Basicamente, o curso envolve técnicas empregadas para a fabricação, conservação, armazenamento e transporte de alimentos industrializados. O engenheiro habilitado em Alimentos pode trabalhar diretamente com pesquisa e desenvolvimento de novos produtos e tecnologias, produção, garantia e fiscalização de qualidade.

Há ainda a possibilidade de operar diretamente no marketing e comercialização. “Podemos utilizar nosso conhecimento técnico para prospecção de negócios, aberturas de mercados e desenvolvimento de produtos juntos ao próprio cliente”, afirma a engenheira Larissa Bueno da Cunha, responsável técnica de uma indústria alimentícia em Goiás.

Habilidades

Larissa conta que sempre gostou das disciplinas de exatas e biológicas e buscou aliar sua preferência à escolha profissional. “Na época do vestibular, buscava uma carreira inovadora, diferente, desafiante e também promissora. O Brasil tem um grande potencial agropecuário que ainda pode ser muito explorado na produção de alimentos”, afirma a engenheira, que se graduou na Pontifícia Universidade Católica de Goiás (PUC-GO).

Para a engenheira, não basta para o aspirante ao curso ter afinidade com a área de exatas para alcançar sucesso e reconhecimento no mercado. “É necessário ser criativo, assertivo, manter-se atualizado da legislação pertinente à produção de alimentos, conhecer novas tecnologias e tendências do consumidor, além de saber liderar equipes e administrar as situações do dia a dia”, acredita.

Mercado de atuação

Assim com as demais áreas da engenharia, o mercado também é carente de profissionais habilitados para atuar na indústria de alimentos. A agroindústria também se desponta como um grande empregador, além da indústria de embalagens e equipamentos, que busca no mercado engenheiros de alimentos para lidar tanto com desenvolvimento e produção como na venda.

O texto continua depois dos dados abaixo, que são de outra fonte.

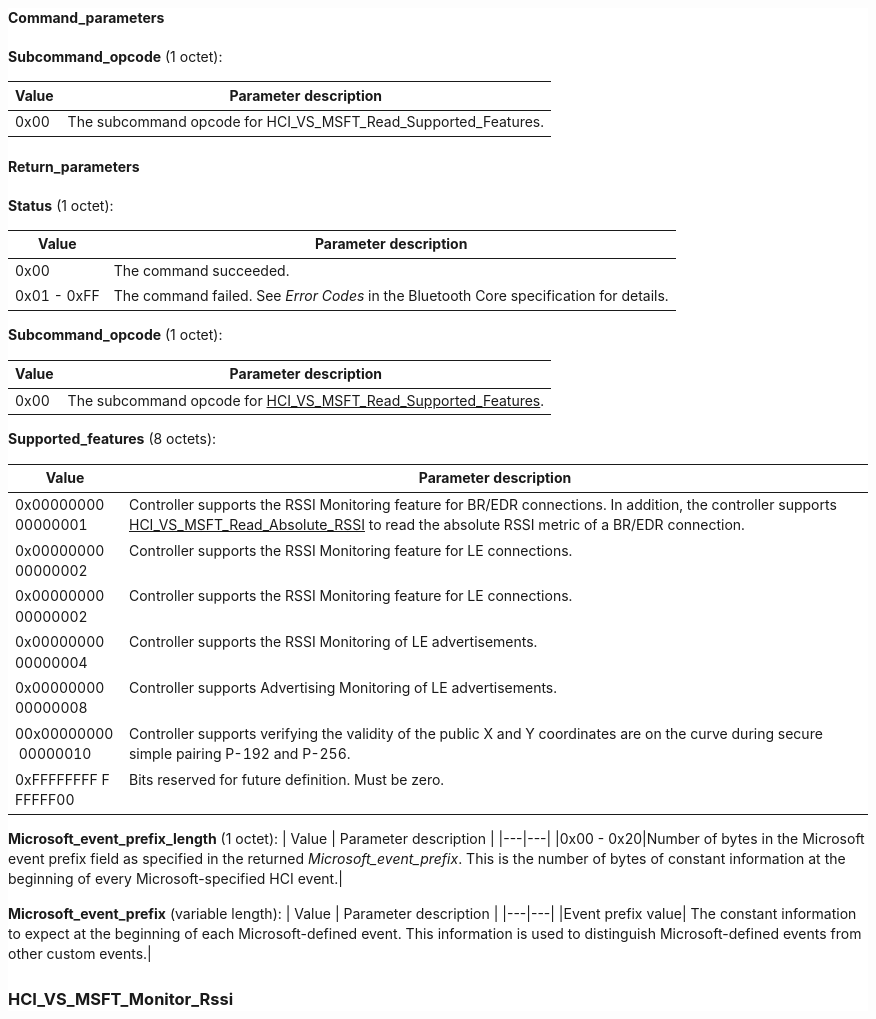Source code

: 
#### Command_parameters

**Subcommand_opcode** (1 octet):

| Value  |  Parameter description |
|---|---|
|0x00   |  The subcommand opcode for HCI_VS_MSFT_Read_Supported_Features.|

#### Return_parameters
**Status** (1 octet):

| Value  |  Parameter description |
|---|---|
|  0x00 |  The command succeeded. |
| 0x01&#160;-&#160;0xFF  |  The command failed. See _Error Codes_ in the Bluetooth Core specification for details. |

**Subcommand_opcode** (1 octet):

| Value  |  Parameter description |
|---|---|
|0x00   |  The subcommand opcode for [HCI_VS_MSFT_Read_Supported_Features](#hcivsmsftreadsupportedfeatures).|

**Supported_features** (8 octets):

| Value  |  Parameter description |
|---|---|
| 0x00000000&#160;00000001  | Controller supports the RSSI Monitoring feature for BR/EDR connections. In addition, the controller supports [HCI_VS_MSFT_Read_Absolute_RSSI](#hcivsmsftreadabsoluterssi) to read the absolute RSSI metric of a BR/EDR connection. |
| 0x00000000&#160;00000002 | Controller supports the RSSI Monitoring feature for LE connections. |
| 0x00000000&#160;00000002  |  Controller supports the RSSI Monitoring feature for LE connections. |
| 0x00000000&#160;00000004  | Controller supports the RSSI Monitoring of LE advertisements. |
| 0x00000000&#160;00000008 | Controller supports Advertising Monitoring of LE advertisements.|
| 00x00000000&#160;00000010 | Controller supports verifying the validity of the public X and Y coordinates are on the curve during secure simple pairing P-192 and P-256. |
|0xFFFFFFFF&#160;FFFFFF00|Bits reserved for future definition. Must be zero.|

**Microsoft_event_prefix_length** (1 octet):
| Value  |  Parameter description |
|---|---|
|0x00&#160;-&#160;0x20|Number of bytes in the Microsoft event prefix field as specified in the returned _Microsoft_event_prefix_. This is the number of bytes of constant information at the beginning of every Microsoft-specified HCI event.|

**Microsoft_event_prefix** (variable length):
| Value  |  Parameter description |
|---|---|
|Event&#160;prefix&#160;value| The constant information to expect at the beginning of each Microsoft-defined event. This information is used to distinguish Microsoft-defined events from other custom events.|

 ### HCI_VS_MSFT_Monitor_Rssi
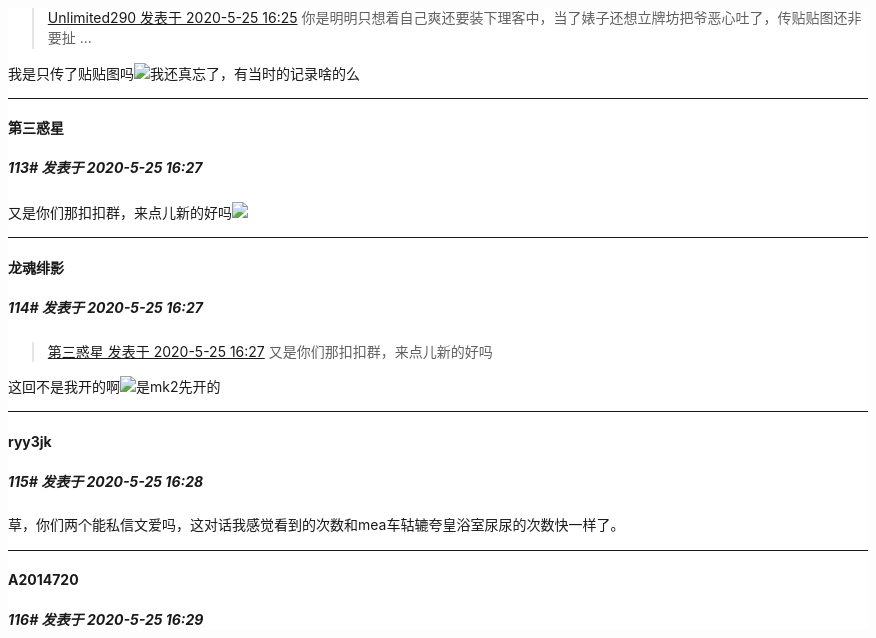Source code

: 

<blockquote><a href="httphttps://bbs.saraba1st.com/2b/forum.php?mod=redirect&amp;goto=findpost&amp;pid=47553457&amp;ptid=1937470" target="_blank">Unlimited290 发表于 2020-5-25 16:25</a>
你是明明只想着自己爽还要装下理客中，当了婊子还想立牌坊把爷恶心吐了，传贴贴图还非要扯 ...</blockquote>
我是只传了贴贴图吗<img src="https://static.saraba1st.com/image/smiley/face2017/001.png" referrerpolicy="no-referrer">我还真忘了，有当时的记录啥的么







-----

####  第三惑星  
##### 113#       发表于 2020-5-25 16:27




又是你们那扣扣群，来点儿新的好吗<img src="https://static.saraba1st.com/image/smiley/face2017/068.png" referrerpolicy="no-referrer">







-----

####  龙魂绯影  
##### 114#       发表于 2020-5-25 16:27



<blockquote><a href="httphttps://bbs.saraba1st.com/2b/forum.php?mod=redirect&amp;goto=findpost&amp;pid=47553483&amp;ptid=1937470" target="_blank">第三惑星 发表于 2020-5-25 16:27</a>
又是你们那扣扣群，来点儿新的好吗</blockquote>
这回不是我开的啊<img src="https://static.saraba1st.com/image/smiley/face2017/068.png" referrerpolicy="no-referrer">是mk2先开的







-----

####  ryy3jk  
##### 115#       发表于 2020-5-25 16:28




草，你们两个能私信文爱吗，这对话我感觉看到的次数和mea车轱辘夸皇浴室尿尿的次数快一样了。







-----

####  A2014720  
##### 116#       发表于 2020-5-25 16:29
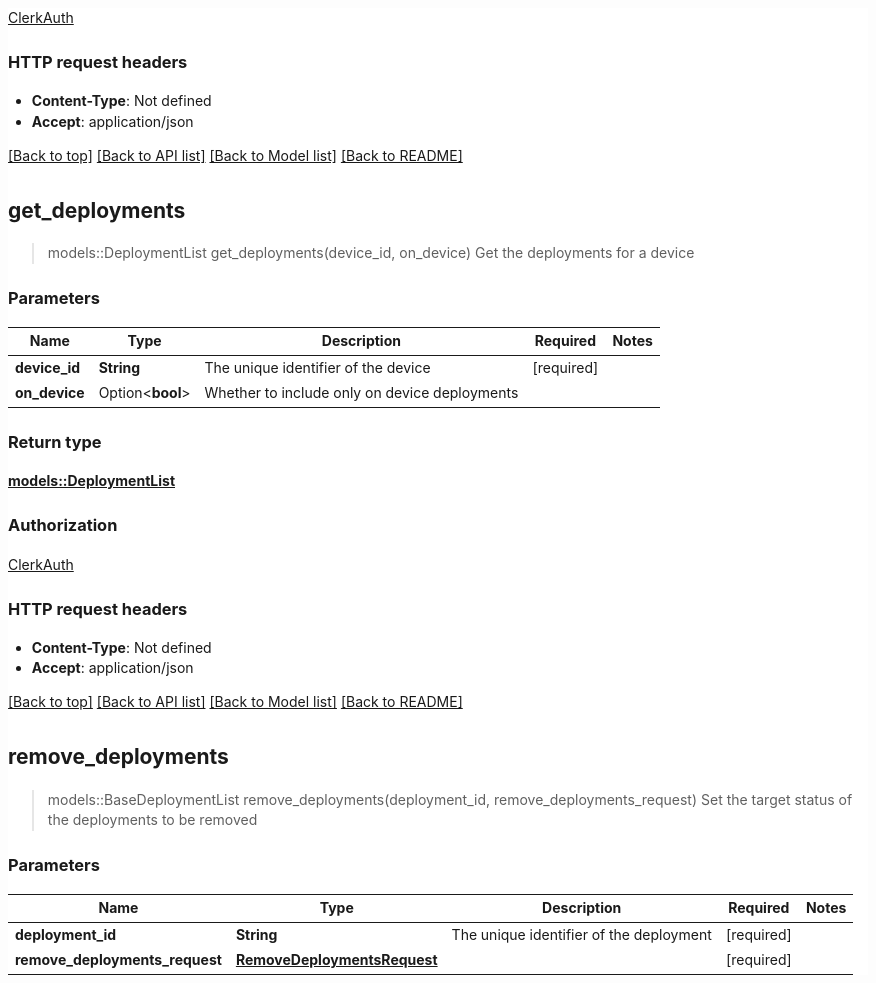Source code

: [ClerkAuth](../README.md#ClerkAuth)

### HTTP request headers

- **Content-Type**: Not defined
- **Accept**: application/json

[[Back to top]](#) [[Back to API list]](../README.md#documentation-for-api-endpoints) [[Back to Model list]](../README.md#documentation-for-models) [[Back to README]](../README.md)


## get_deployments

> models::DeploymentList get_deployments(device_id, on_device)
Get the deployments for a device

### Parameters


Name | Type | Description  | Required | Notes
------------- | ------------- | ------------- | ------------- | -------------
**device_id** | **String** | The unique identifier of the device | [required] |
**on_device** | Option<**bool**> | Whether to include only on device deployments |  |

### Return type

[**models::DeploymentList**](DeploymentList.md)

### Authorization

[ClerkAuth](../README.md#ClerkAuth)

### HTTP request headers

- **Content-Type**: Not defined
- **Accept**: application/json

[[Back to top]](#) [[Back to API list]](../README.md#documentation-for-api-endpoints) [[Back to Model list]](../README.md#documentation-for-models) [[Back to README]](../README.md)


## remove_deployments

> models::BaseDeploymentList remove_deployments(deployment_id, remove_deployments_request)
Set the target status of the deployments to be removed

### Parameters


Name | Type | Description  | Required | Notes
------------- | ------------- | ------------- | ------------- | -------------
**deployment_id** | **String** | The unique identifier of the deployment | [required] |
**remove_deployments_request** | [**RemoveDeploymentsRequest**](RemoveDeploymentsRequest.md) |  | [required] |
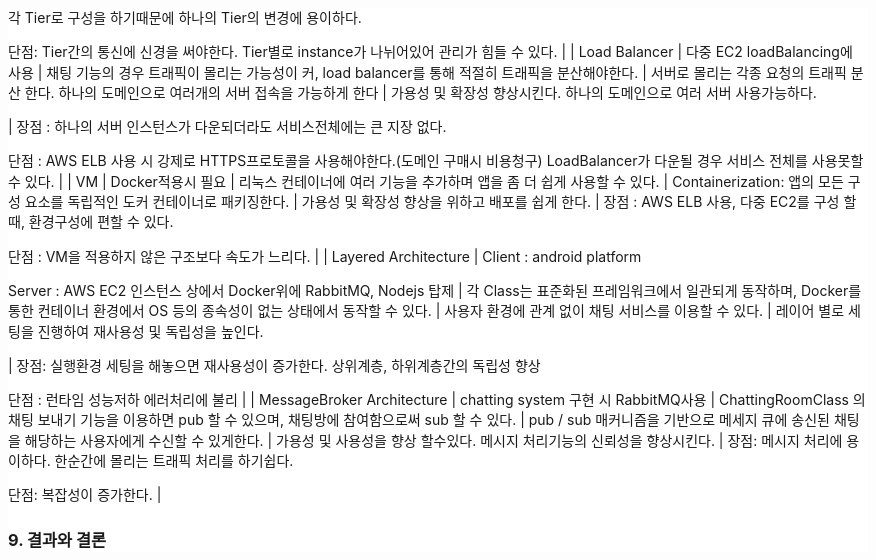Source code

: 각 Tier로 구성을 하기때문에 하나의 Tier의 변경에 용이하다.

단점:
Tier간의 통신에 신경을 써야한다.
Tier별로 instance가 나뉘어있어 관리가 힘들 수 있다. |
| Load Balancer | 다중 EC2 loadBalancing에 사용 | 채팅 기능의 경우 트래픽이 몰리는 가능성이 커, load balancer를 통해 적절히 트래픽을 분산해야한다. | 서버로 몰리는 각종 요청의 트래픽 분산 한다.
하나의 도메인으로 여러개의 서버 접속을 가능하게 한다 | 가용성 및 확장성 향상시킨다.
하나의 도메인으로 여러 서버 사용가능하다.

| 장점 :
하나의 서버 인스턴스가 다운되더라도 서비스전체에는 큰 지장 없다.

단점 :
AWS ELB 사용 시 강제로 HTTPS프로토콜을 사용해야한다.(도메인 구매시 비용청구)
LoadBalancer가 다운될 경우 서비스 전체를 사용못할 수 있다. |
| VM | Docker적용시 필요 | 리눅스 컨테이너에 여러 기능을 추가하며 앱을 좀 더 쉽게 사용할 수 있다. | Containerization: 앱의 모든 구성 요소를 독립적인 도커 컨테이너로 패키징한다. | 가용성 및 확장성 향상을 위하고 배포를 쉽게 한다.
| 장점 :
AWS ELB 사용, 다중 EC2를 구성 할때, 환경구성에 편할 수 있다.

단점 :
VM을 적용하지 않은 구조보다 속도가 느리다. |
| Layered
Architecture | Client :
android platform

Server :
AWS EC2 인스턴스 상에서 Docker위에 RabbitMQ, Nodejs 탑제
| 각 Class는 표준화된 프레임워크에서 일관되게 동작하며, Docker를 통한 컨테이너 환경에서 OS 등의 종속성이 없는 상태에서 동작할 수 있다. | 사용자 환경에 관계 없이 채팅 서비스를 이용할 수 있다. | 레이어 별로 세팅을 진행하여 재사용성 및 독립성을 높인다.

| 장점:
실행환경 세팅을 해놓으면 재사용성이 증가한다.
상위계층, 하위계층간의 독립성 향상

단점 :
런타임 성능저하
에러처리에 불리 |
| MessageBroker
Architecture | chatting system 구현 시 RabbitMQ사용 | ChattingRoomClass 의 채팅 보내기 기능을 이용하면 pub 할 수 있으며, 채팅방에 참여함으로써 sub 할 수 있다. | pub / sub 매커니즘을 기반으로 메세지 큐에 송신된 채팅을 해당하는 사용자에게 수신할 수 있게한다. | 가용성 및 사용성을 향상 할수있다.
메시지 처리기능의 신뢰성을 향상시킨다. | 장점:
메시지 처리에 용이하다.
한순간에 몰리는 트래픽 처리를 하기쉽다.

단점:
복잡성이 증가한다. |

### 9. 결과와 결론
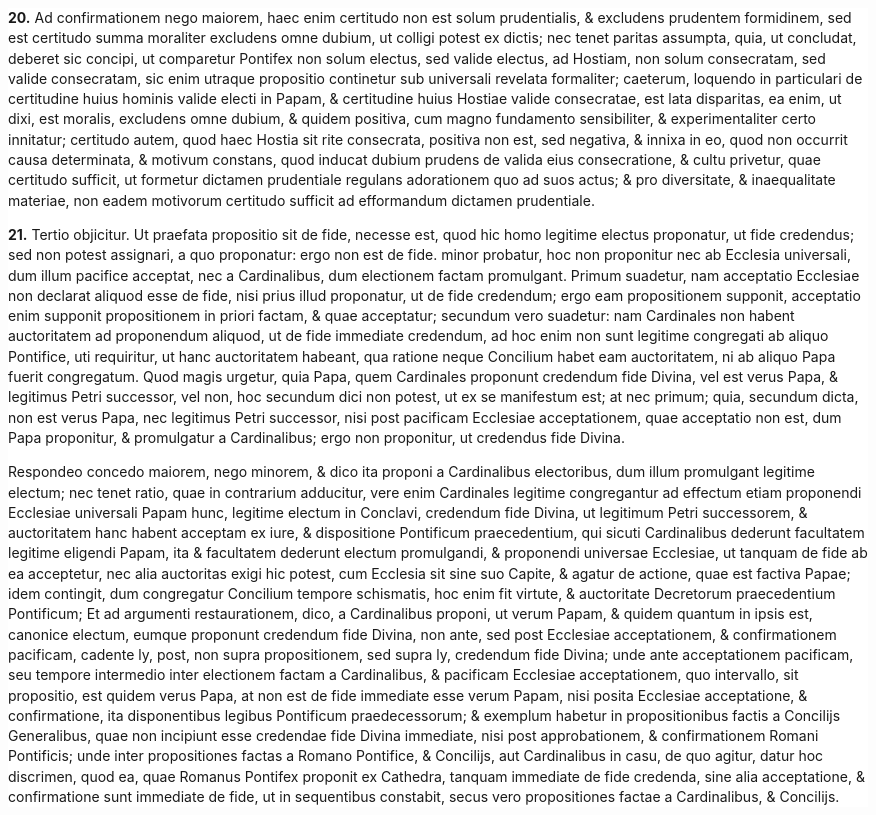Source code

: **20.** Ad confirmationem nego maiorem, haec enim certitudo non est solum prudentialis, & excludens prudentem formidinem, sed est certitudo summa moraliter excludens omne dubium, ut colligi potest ex dictis; nec tenet paritas assumpta, quia, ut concludat, deberet sic concipi, ut comparetur Pontifex non solum electus, sed valide electus, ad Hostiam, non solum consecratam, sed valide consecratam, sic enim utraque propositio continetur sub universali revelata formaliter; caeterum, loquendo in particulari de certitudine huius hominis valide electi in Papam, & certitudine huius Hostiae valide consecratae, est lata disparitas, ea enim, ut dixi, est moralis, excludens omne dubium, & quidem positiva, cum magno fundamento sensibiliter, & experimentaliter certo innitatur; certitudo autem, quod haec Hostia sit rite consecrata, positiva non est, sed negativa, & innixa in eo, quod non occurrit causa determinata, & motivum constans, quod inducat dubium prudens de valida eius consecratione, & cultu privetur, quae certitudo sufficit, ut formetur dictamen prudentiale regulans adorationem quo ad suos actus; & pro diversitate, & inaequalitate materiae, non eadem motivorum certitudo sufficit ad efformandum dictamen prudentiale.

**21.** Tertio objicitur. Ut praefata propositio sit de fide, necesse est, quod hic homo legitime electus proponatur, ut fide credendus; sed non potest assignari, a quo proponatur: ergo non est de fide. minor probatur, hoc non proponitur nec ab Ecclesia universali, dum illum pacifice acceptat, nec a Cardinalibus, dum electionem factam promulgant. Primum suadetur, nam acceptatio Ecclesiae non declarat aliquod esse de fide, nisi prius illud proponatur, ut de fide credendum; ergo eam propositionem supponit, acceptatio enim supponit propositionem in priori factam, & quae acceptatur; secundum vero suadetur: nam Cardinales non habent auctoritatem ad proponendum aliquod, ut de fide immediate credendum, ad hoc enim non sunt legitime congregati ab aliquo Pontifice, uti requiritur, ut hanc auctoritatem habeant, qua ratione neque Concilium habet eam auctoritatem, ni ab aliquo Papa fuerit congregatum. Quod magis urgetur, quia Papa, quem Cardinales proponunt credendum fide Divina, vel est verus Papa, & legitimus Petri successor, vel non, hoc secundum dici non potest, ut ex se manifestum est; at nec primum; quia, secundum dicta, non est verus Papa, nec legitimus Petri successor, nisi post pacificam Ecclesiae acceptationem, quae acceptatio non est, dum Papa proponitur, & promulgatur a Cardinalibus; ergo non proponitur, ut credendus fide Divina.

Respondeo concedo maiorem, nego minorem, & dico ita proponi a Cardinalibus electoribus, dum illum promulgant legitime electum; nec tenet ratio, quae in contrarium adducitur, vere enim Cardinales legitime congregantur ad effectum etiam proponendi Ecclesiae universali Papam hunc, legitime electum in Conclavi, credendum fide Divina, ut legitimum Petri successorem, & auctoritatem hanc habent acceptam ex iure, & dispositione Pontificum praecedentium, qui sicuti Cardinalibus dederunt facultatem legitime eligendi Papam, ita & facultatem dederunt electum promulgandi, & proponendi universae Ecclesiae, ut tanquam de fide ab ea acceptetur, nec alia auctoritas exigi hic potest, cum Ecclesia sit sine suo Capite, & agatur de actione, quae est factiva Papae; idem contingit, dum congregatur Concilium tempore schismatis, hoc enim fit virtute, & auctoritate Decretorum praecedentium Pontificum; Et ad argumenti restaurationem, dico, a Cardinalibus proponi, ut verum Papam, & quidem quantum in ipsis est, canonice electum, eumque proponunt credendum fide Divina, non ante, sed post Ecclesiae acceptationem, & confirmationem pacificam, cadente ly, post, non supra propositionem, sed supra ly, credendum fide Divina; unde ante acceptationem pacificam, seu tempore intermedio inter electionem factam a Cardinalibus, & pacificam Ecclesiae acceptationem, quo intervallo, sit propositio, est quidem verus Papa, at non est de fide immediate esse verum Papam, nisi posita Ecclesiae acceptatione, & confirmatione, ita disponentibus legibus Pontificum praedecessorum; & exemplum habetur in propositionibus factis a Concilijs Generalibus, quae non incipiunt esse credendae fide Divina immediate, nisi post approbationem, & confirmationem Romani Pontificis; unde inter propositiones factas a Romano Pontifice, & Concilijs, aut Cardinalibus in casu, de quo agitur, datur hoc discrimen, quod ea, quae Romanus Pontifex proponit ex Cathedra, tanquam immediate de fide credenda, sine alia acceptatione, & confirmatione sunt immediate de fide, ut in sequentibus constabit, secus vero propositiones factae a Cardinalibus, & Concilijs.
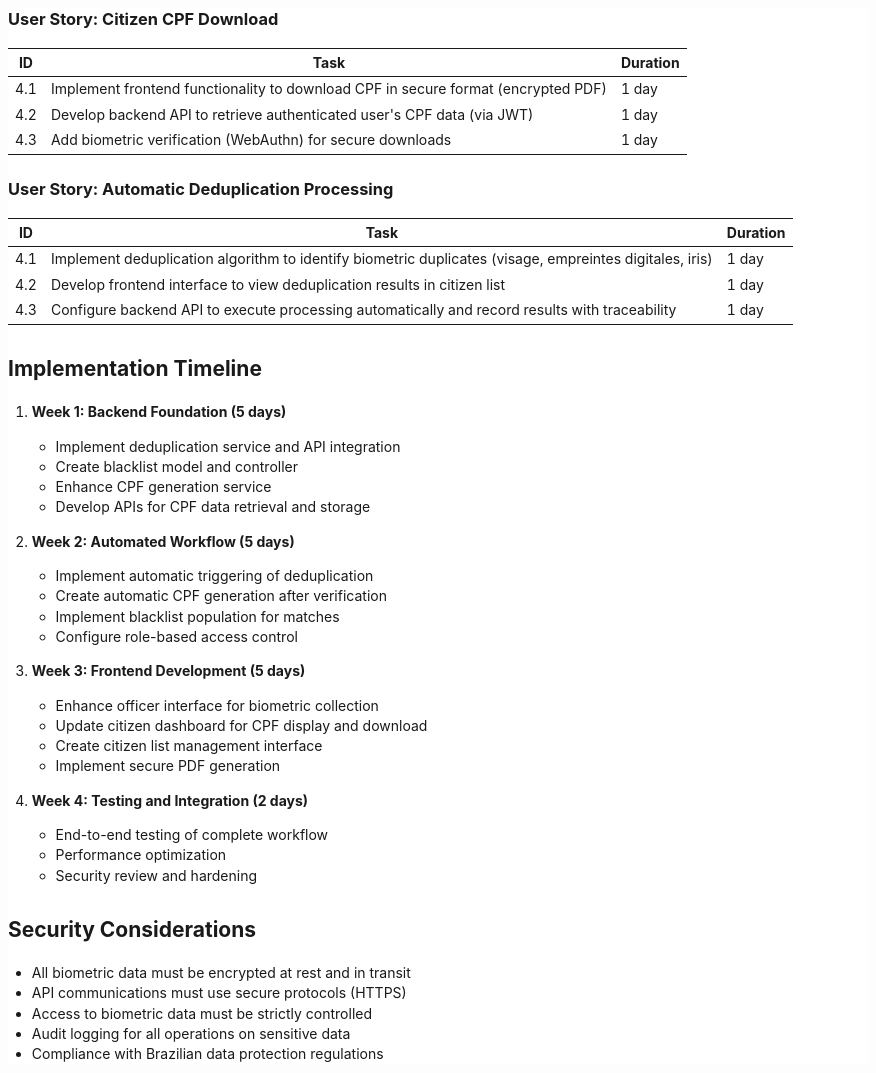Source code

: ### User Story: Citizen CPF Download

| ID  | Task                                                                              | Duration |
| --- | --------------------------------------------------------------------------------- | -------- |
| 4.1 | Implement frontend functionality to download CPF in secure format (encrypted PDF) | 1 day    |
| 4.2 | Develop backend API to retrieve authenticated user's CPF data (via JWT)           | 1 day    |
| 4.3 | Add biometric verification (WebAuthn) for secure downloads                        | 1 day    |

### User Story: Automatic Deduplication Processing

| ID  | Task                                                                                                    | Duration |
| --- | ------------------------------------------------------------------------------------------------------- | -------- |
| 4.1 | Implement deduplication algorithm to identify biometric duplicates (visage, empreintes digitales, iris) | 1 day    |
| 4.2 | Develop frontend interface to view deduplication results in citizen list                                | 1 day    |
| 4.3 | Configure backend API to execute processing automatically and record results with traceability          | 1 day    |

## Implementation Timeline

1. **Week 1: Backend Foundation (5 days)**

   - Implement deduplication service and API integration
   - Create blacklist model and controller
   - Enhance CPF generation service
   - Develop APIs for CPF data retrieval and storage

2. **Week 2: Automated Workflow (5 days)**

   - Implement automatic triggering of deduplication
   - Create automatic CPF generation after verification
   - Implement blacklist population for matches
   - Configure role-based access control

3. **Week 3: Frontend Development (5 days)**

   - Enhance officer interface for biometric collection
   - Update citizen dashboard for CPF display and download
   - Create citizen list management interface
   - Implement secure PDF generation

4. **Week 4: Testing and Integration (2 days)**
   - End-to-end testing of complete workflow
   - Performance optimization
   - Security review and hardening

## Security Considerations

- All biometric data must be encrypted at rest and in transit
- API communications must use secure protocols (HTTPS)
- Access to biometric data must be strictly controlled
- Audit logging for all operations on sensitive data
- Compliance with Brazilian data protection regulations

O graduado também encontra espaço para trabalhar na área de insumos para a própria indústria alimentícia, por estar capacitado para acompanhar todo o processo de fabricação, desde a escolha da matéria-prima até os ingredientes que serão utilizados nos alimentos, aromas ou aditivos.

Graças a baixa taxa de engenheiros capacitados, os salários costumam ser altos, girando inicialmente em torno de R$ 3.060, segundo dados do Crea-SP. Para quem ainda não conseguiu se colocar no mercado, Larissa dá as dicas: “procure se atualizar sempre e faça bons contatos profissionais; nunca deixe de buscar mais conhecimento e, se possível, faça uma pós-graduação, cursos de aperfeiçoamento e até um mestrado, mas antes de tudo saiba onde quer atuar e vá em frente”.

Onde estudar?

Além das disciplinas de exatas e biológicas, a graduação contempla assuntos como economia e administração, que preparam o estudante para lidar com o gerenciamento industrial. Acesse o site do Ministério da Educação para conferir quais universidades brasileiras estão credenciadas para oferecer o curso de Engenharia de Alimentos.